(WHAT YOU HAVE TO DO): The listing below holds a line with "Click here to download the General Terms and Conditions of 10" and a line with "Internet Printing Project". Reproduce those two lines exactly, plus everything between them.

--------------------

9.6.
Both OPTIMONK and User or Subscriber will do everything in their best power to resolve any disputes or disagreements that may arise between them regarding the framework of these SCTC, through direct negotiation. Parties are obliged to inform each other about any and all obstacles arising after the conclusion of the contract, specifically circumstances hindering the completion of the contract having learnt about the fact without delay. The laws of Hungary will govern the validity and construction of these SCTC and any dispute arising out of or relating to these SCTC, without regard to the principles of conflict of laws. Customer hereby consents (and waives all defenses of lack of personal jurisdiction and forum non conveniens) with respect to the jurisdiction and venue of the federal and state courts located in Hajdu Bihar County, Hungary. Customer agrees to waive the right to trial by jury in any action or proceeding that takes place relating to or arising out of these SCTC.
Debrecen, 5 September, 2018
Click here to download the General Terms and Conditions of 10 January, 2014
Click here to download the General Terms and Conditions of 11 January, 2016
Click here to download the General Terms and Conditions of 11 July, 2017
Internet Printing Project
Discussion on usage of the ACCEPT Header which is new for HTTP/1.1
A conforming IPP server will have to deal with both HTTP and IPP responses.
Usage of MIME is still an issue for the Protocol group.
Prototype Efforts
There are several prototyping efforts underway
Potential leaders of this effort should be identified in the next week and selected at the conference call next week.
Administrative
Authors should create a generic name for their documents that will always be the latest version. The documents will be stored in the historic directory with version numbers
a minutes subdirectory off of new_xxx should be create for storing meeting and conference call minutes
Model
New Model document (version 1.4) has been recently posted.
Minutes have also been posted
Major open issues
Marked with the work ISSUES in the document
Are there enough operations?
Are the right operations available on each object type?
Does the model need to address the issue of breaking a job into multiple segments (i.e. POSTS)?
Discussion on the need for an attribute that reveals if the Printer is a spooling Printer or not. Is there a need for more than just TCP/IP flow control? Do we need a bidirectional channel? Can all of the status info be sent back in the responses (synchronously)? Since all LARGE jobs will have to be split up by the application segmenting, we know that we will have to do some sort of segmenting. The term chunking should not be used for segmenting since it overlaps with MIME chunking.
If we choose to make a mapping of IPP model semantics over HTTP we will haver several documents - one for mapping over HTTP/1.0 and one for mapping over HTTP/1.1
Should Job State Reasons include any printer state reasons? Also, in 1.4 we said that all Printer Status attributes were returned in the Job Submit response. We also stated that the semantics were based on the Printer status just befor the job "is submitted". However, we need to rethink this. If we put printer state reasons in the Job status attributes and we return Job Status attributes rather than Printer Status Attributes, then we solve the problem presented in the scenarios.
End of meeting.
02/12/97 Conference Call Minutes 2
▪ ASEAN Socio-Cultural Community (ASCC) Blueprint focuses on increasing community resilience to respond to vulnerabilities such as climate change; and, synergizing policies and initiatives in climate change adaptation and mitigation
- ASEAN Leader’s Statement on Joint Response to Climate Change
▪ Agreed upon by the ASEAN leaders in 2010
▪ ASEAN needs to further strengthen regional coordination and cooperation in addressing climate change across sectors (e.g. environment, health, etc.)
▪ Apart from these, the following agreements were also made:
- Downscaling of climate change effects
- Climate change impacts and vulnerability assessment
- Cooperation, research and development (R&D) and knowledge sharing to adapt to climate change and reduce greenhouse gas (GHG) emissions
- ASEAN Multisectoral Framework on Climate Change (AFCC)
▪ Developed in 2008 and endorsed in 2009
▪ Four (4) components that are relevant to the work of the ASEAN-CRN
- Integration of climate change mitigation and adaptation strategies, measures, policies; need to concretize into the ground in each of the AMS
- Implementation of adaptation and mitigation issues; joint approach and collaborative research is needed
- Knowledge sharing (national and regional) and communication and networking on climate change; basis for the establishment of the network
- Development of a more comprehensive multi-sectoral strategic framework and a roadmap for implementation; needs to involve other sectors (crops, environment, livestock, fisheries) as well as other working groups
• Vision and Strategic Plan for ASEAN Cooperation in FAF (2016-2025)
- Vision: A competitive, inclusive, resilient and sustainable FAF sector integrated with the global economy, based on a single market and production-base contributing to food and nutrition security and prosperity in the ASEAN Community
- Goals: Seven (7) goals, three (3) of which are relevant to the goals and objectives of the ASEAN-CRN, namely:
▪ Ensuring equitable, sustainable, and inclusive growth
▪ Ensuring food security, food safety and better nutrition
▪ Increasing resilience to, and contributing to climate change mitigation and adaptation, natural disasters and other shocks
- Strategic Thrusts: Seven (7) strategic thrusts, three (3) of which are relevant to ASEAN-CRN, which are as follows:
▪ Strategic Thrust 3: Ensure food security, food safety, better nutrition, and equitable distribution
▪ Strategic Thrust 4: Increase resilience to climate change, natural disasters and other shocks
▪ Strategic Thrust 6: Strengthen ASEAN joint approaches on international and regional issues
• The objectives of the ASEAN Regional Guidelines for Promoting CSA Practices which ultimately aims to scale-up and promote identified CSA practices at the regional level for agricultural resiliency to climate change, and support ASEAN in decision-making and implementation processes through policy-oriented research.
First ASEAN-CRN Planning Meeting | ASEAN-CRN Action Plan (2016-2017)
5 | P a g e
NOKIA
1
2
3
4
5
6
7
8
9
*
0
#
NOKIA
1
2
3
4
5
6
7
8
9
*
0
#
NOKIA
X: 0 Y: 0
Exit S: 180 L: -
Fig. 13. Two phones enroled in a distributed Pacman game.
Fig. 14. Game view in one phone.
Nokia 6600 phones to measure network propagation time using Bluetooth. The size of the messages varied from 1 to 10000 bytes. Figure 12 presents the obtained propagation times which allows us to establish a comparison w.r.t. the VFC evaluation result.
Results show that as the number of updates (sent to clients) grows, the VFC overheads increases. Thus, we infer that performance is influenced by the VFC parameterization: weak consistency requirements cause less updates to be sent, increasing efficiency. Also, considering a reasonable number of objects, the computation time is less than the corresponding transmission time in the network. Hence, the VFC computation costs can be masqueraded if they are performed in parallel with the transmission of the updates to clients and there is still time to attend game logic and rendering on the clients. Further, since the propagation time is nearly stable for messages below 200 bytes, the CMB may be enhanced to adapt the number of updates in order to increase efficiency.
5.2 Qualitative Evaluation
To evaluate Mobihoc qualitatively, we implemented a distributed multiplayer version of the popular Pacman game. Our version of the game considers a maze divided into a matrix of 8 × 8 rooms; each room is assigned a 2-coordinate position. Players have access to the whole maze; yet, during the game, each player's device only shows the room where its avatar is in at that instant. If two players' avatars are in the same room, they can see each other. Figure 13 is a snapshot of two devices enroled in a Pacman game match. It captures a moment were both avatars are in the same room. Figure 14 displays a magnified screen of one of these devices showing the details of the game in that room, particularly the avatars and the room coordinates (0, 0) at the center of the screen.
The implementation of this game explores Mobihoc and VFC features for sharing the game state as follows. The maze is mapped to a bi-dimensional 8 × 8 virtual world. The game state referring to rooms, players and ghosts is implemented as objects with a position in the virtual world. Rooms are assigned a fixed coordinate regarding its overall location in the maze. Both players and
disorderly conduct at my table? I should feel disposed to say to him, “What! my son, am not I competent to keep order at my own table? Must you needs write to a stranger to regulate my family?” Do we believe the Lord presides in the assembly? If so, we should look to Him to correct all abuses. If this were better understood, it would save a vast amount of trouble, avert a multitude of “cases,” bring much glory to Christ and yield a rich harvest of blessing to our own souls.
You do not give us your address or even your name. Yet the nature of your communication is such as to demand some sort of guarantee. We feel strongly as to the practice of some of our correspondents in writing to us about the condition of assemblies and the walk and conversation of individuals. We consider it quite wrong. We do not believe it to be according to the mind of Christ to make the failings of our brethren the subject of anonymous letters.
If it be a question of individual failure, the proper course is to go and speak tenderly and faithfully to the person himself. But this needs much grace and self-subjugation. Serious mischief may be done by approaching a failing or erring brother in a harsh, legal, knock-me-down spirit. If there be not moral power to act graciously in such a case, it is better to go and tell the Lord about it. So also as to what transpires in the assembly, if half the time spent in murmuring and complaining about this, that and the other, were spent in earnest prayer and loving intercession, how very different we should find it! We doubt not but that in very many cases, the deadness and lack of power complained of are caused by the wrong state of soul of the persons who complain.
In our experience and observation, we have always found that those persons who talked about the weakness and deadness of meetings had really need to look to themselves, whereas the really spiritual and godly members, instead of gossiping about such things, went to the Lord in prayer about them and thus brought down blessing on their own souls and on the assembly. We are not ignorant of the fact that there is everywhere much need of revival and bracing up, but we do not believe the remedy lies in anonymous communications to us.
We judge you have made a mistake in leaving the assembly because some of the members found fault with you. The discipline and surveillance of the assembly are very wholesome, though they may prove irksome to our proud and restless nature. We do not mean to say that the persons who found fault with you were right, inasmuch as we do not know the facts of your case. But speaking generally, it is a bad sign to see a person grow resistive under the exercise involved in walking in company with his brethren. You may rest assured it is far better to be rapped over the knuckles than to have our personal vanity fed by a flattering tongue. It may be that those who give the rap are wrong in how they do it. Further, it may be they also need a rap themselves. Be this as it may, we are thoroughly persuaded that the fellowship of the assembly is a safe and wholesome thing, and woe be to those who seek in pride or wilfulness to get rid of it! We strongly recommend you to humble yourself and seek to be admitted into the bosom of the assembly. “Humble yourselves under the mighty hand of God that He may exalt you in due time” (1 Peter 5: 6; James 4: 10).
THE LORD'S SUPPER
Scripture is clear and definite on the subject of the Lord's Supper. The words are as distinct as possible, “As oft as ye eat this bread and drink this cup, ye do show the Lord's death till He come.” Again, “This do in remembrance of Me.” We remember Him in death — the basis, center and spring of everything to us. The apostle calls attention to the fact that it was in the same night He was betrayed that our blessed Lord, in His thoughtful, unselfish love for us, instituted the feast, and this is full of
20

--------------------

(RESULT):
Click here to download the General Terms and Conditions of 10 January, 2014
Click here to download the General Terms and Conditions of 11 January, 2016
Click here to download the General Terms and Conditions of 11 July, 2017
Internet Printing Project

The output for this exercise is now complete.